A. Most children would start walking with assistance by 12–14 months. Referral would generally be considered if the child has not started walking by 18 months, if there are concerns around meeting their other motor milestones, or if other features of MSK disease are present.
Investigating suspected MSK problems
Q. If I am planning on referring a patient to paediatric rheumatology to investigate for an inflammatory condition, are there any investigations I should arrange in the meantime?
A. Where investigations can be easily performed in primary care, certain blood and urine tests can be helpful when referral is made. Information about these can be found on the PMM website.
Normal blood tests do not rule out pathology, and referral should still be made despite normal test results if clinical concerns remain. For children, invasive investigations can be traumatic and technically difficult, and so, whilst helpful, referrals can still be made without initial investigations where it is felt this would not be appropriate.

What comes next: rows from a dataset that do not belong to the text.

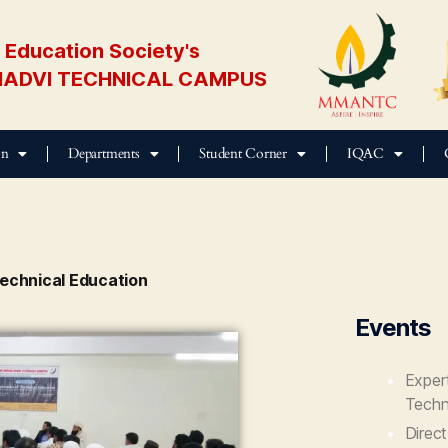
Education Society's
ADVI TECHNICAL CAMPUS
on
Departments
Student Corner
IQAC
echnical Education
Events
Exper
Techn
Direc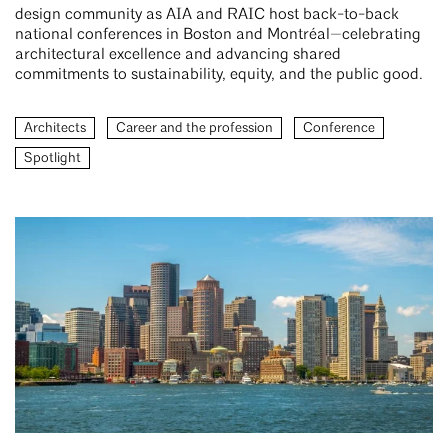
design community as AIA and RAIC host back-to-back
national conferences in Boston and Montréal—celebrating
architectural excellence and advancing shared
commitments to sustainability, equity, and the public good.
Architects
Career and the profession
Conference
Spotlight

Arthritis in children with a learning disability
Q. What are the challenges to correctly diagnosing arthritis in children with a learning disability?
A. There is a misconception that children who have learning disabilities have a higher pain tolerance than their peers – this is not the case for most children and some may have increased sensitivity to pain.
For children with a learning disability and impaired communication ability, undiagnosed arthritis can result in behaviours that hinder diagnosis as a full clinical assessment can be challenging. As for all children with arthritis, it is important to identify and treat the condition early, not only to improve clinical outcomes, but also quality of life.
Children with Down’s syndrome are at increased risk of developing inflammatory arthritis. Despite this higher prevalence, Down-syndrome-associated arthritis (DA) is often missed leading to a delay in diagnosis and worse clinical outcomes. A high index of suspicion is needed. Every child with DA is unique and the signs and symptoms are variable. Typical signs and symptoms observed in JIA may be absent or very subtle.
Gradual functional loss over time in a child with communication difficulties may go undetected. Children may be uncooperative and combined with poor verbal skills, this makes the history taking and MSK examination challenging. Delay in motor development is often falsely attributed to learning disability, and changes in activities of daily living attributed to behavioural problems rather than arthritis.
Some children with learning difficulties or autistic spectrum disorder have minimal language skills and difficulty using non-verbal communication, such as gestures, eye contact or facial expressions. This can make it hard for them to say when they are in pain, or to explain the location, nature and severity of that pain. Often parents or carers will learn cues to identify when their child is not well, but sometimes they too may struggle to localise the source of the problem.
Hypermobility is a feature of Down’s syndrome and may make MSK examination challenging, as it may be difficult to appreciate loss of range of movement secondary to arthritis. Asymmetrical loss of joint range is a helpful clue of arthritis.